I was immediately enamoured with the decorative spokes and maid uprights, and the dark wood stain. Yes, we will address that carpet-covered treadle in a tad.

Thus, I sat down at the wheel, Deirdre handed me a flicked-open lock of fleece, and I quickly was able to do a lovely taffy-pull long draw. I then proceeded to dig through her stash of fleece to then find that 1.3kg bag of the Bond×Merino that I stuffed in the backseat of our hatchback at the feet of the wheel.

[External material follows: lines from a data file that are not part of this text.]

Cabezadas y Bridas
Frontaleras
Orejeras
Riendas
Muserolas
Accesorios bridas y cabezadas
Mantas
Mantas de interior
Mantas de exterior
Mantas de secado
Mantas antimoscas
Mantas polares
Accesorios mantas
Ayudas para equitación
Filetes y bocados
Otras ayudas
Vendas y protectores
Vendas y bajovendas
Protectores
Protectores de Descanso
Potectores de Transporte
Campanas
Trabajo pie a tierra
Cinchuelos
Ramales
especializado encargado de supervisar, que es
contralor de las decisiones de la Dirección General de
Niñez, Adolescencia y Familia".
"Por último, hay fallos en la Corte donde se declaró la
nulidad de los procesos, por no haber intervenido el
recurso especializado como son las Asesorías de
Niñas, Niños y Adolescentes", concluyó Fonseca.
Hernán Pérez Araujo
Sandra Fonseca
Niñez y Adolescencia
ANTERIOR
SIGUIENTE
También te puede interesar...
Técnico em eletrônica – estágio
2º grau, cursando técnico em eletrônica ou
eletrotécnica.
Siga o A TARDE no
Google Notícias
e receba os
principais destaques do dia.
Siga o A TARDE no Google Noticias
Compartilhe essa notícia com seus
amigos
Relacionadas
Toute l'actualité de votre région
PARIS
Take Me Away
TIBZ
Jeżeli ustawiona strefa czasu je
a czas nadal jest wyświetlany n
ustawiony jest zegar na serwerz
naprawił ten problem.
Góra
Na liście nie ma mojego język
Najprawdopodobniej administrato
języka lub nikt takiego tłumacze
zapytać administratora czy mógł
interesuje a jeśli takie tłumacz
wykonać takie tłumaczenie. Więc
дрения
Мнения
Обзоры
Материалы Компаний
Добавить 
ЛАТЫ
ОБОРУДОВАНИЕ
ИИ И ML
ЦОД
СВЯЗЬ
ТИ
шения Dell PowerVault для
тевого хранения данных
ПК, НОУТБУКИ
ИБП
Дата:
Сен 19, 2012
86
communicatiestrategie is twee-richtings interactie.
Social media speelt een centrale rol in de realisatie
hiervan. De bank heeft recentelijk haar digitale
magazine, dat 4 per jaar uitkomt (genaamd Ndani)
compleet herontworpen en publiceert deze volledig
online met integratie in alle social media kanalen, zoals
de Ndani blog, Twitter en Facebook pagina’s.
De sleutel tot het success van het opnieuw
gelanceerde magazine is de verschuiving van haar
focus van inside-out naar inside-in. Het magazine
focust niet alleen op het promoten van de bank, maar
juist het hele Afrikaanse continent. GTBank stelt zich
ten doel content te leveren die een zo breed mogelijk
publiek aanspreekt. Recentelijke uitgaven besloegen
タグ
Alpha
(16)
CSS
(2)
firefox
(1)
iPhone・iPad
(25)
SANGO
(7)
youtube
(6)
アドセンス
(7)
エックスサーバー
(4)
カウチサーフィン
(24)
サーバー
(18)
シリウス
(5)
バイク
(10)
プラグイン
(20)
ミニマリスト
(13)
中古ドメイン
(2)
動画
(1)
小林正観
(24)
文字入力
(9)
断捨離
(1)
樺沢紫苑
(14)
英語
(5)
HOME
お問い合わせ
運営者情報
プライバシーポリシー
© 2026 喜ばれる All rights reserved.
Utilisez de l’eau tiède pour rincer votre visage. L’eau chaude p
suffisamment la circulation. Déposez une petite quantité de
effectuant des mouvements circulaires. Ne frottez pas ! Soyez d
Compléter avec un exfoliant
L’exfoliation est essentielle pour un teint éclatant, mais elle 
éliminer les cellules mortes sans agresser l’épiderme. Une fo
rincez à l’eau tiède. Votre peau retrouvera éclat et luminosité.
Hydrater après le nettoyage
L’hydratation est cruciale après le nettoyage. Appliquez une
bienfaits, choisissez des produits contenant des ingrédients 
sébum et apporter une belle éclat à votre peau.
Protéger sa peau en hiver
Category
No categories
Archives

Behold, Sebastian the 1982 Ashford Traditional. Like his namesake, the crab in Little Mermaid, he enjoys a good whinge while doing an excellent job (read: he’s very creaky if I don’t oil every single joint before I give the drive wheel a push).

I managed to pry the carpet off the treadle using a flat-head screwdriver to lift and push the four edges up. Then, I sanded down the wood’s surface, and gave it a good polish with furniture wax. There are some small chips where the glue pulled the top layer of the wood off, but they’re very minor.

I am already spinning up my hand-combed polwarth/merino tops (intended for a jumper for my husband) on Sebastian, and the drive wheel just wants to keep going once it’s started. I can get a very sustained long draw with minimal adjustment of the brakeband, to spin a laceweight single.

The wheel-lust has completely been cured with the addition of Sebastian. Plus, we’re already at a 1:1 ratio of human:wheel in this household.

Naturally, I gave Sebastian a photoshoot this morning when the overcast lighting was just right. I reckon this wheel is going to be with me for a long long long while.

Bonus: Sebastian next to Pip. The size difference cracks me up.

Bonus bonus: Mr Louis and the new old wheel.